先日、私はあるシアターカンパニーのワークショップを受けるためロンドンに行った。クラスは朝10時と午後2時と6時。3時間ずつの3クラスのワークショップが5日間3人の劇団員によって指導された。私は10時と6時のクラスを取ったが、その内容とレベルの高さに世界中からこのワークショップを受けにくる意味が実感された。私は以前東京である劇団が主催で、イギリス人の演出家を招いて行われたワークショップに参加したことがあるが、その時の内容はあまりにも計画性のないものだった。

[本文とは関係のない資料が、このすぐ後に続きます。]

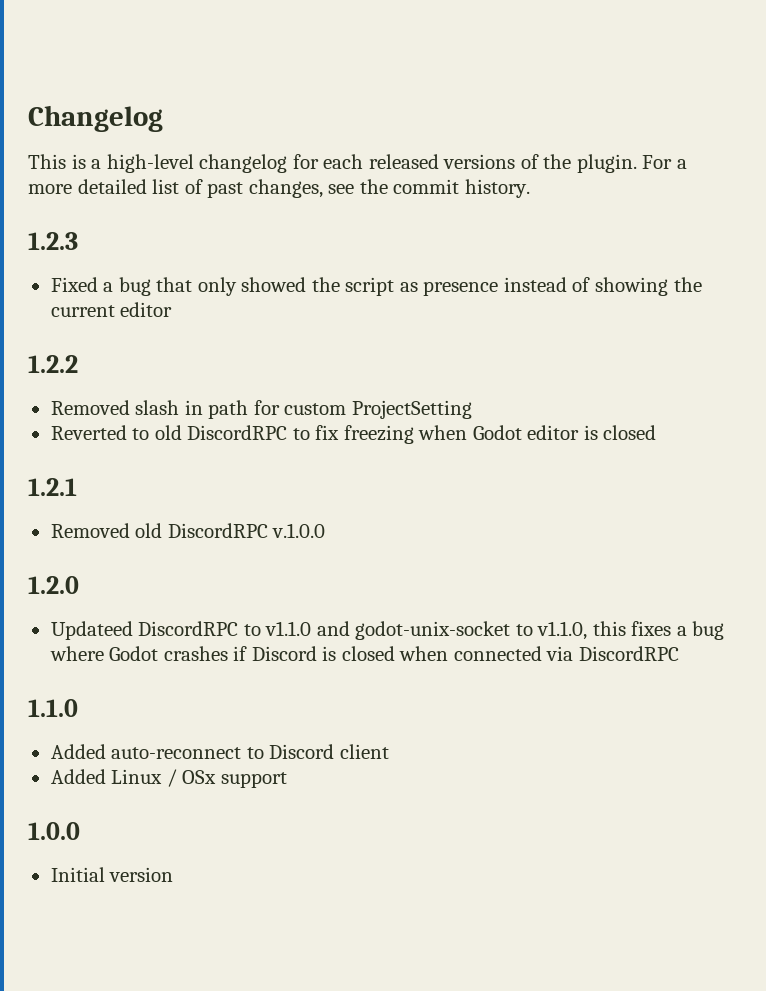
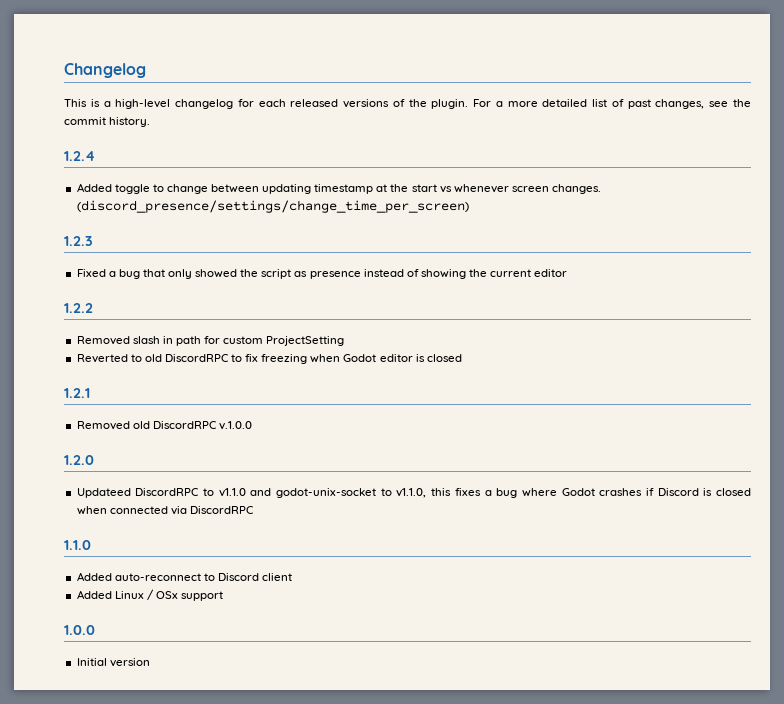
(530, 188) none -> [64,151,95,161] [76,183,602,194] [76,200,469,213] // 1.2.4 // Added toggle to change between updating timestamp at the start vs whenever screen changes. (discord_presence/settings/change_time_per_screen)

私のエージェントが私に確認もせずあるテレビ局のバラエティートークショウの仕事を入れた。その番組は月曜から金曜の深夜全米に放映され、司会者は次世代のジョニーカーソンと言われているほどアメリカを代表する人気番組。スタジオに各界の有名人や人気バンドをゲストに呼びオーディアンスを収容して昼間に収録される。その番組の中でショートスケッチがあるがその為にニューヨークの役者がしばしば起用される。今回のショートスケッチは、今アメリカで大ブームのリアリティテレビ番組の北朝鮮バージョンということで、東洋人の役者が必要になり私のエージェントに番組から依頼がきて私がブックされた。私の役はゲームショウの司会者。収録当日突然5ページもある英語の台本を渡され、それをハングルでしゃべってくれと言われた。私はハングルはしゃべれない。それならはじめから確認するべきだ。エージェントも何も言わなかった。仕方ないのですべて日本語でやった。私が日本語でインタビューしてカップルがハングルで答えるという、何とも奇妙な北朝鮮バージョンリアリティテレビ。無事収録も終わりスケッチは翌日放映された。放映後知り合いから私にメールが届いた。「面白かった」「日本語とハングルのチグハグが最高」「メチャ笑った」など反響は好かったみたいだった。それから2週間エージェントがまた同じ番組の仕事をもってきた。そのときの私の仕事が気に入られたらしい。今度はでっかいマワシを着けて痩せた相撲取りをやらされた。たとえ金のためとはいえ、なんだか役者のはずがタレントになったようでちょっと自己嫌悪に落ちた。
これが今年最後の「NYの日本人俳優」になるが、なんか今回はなんだかただただ書き並べてしまったようだ。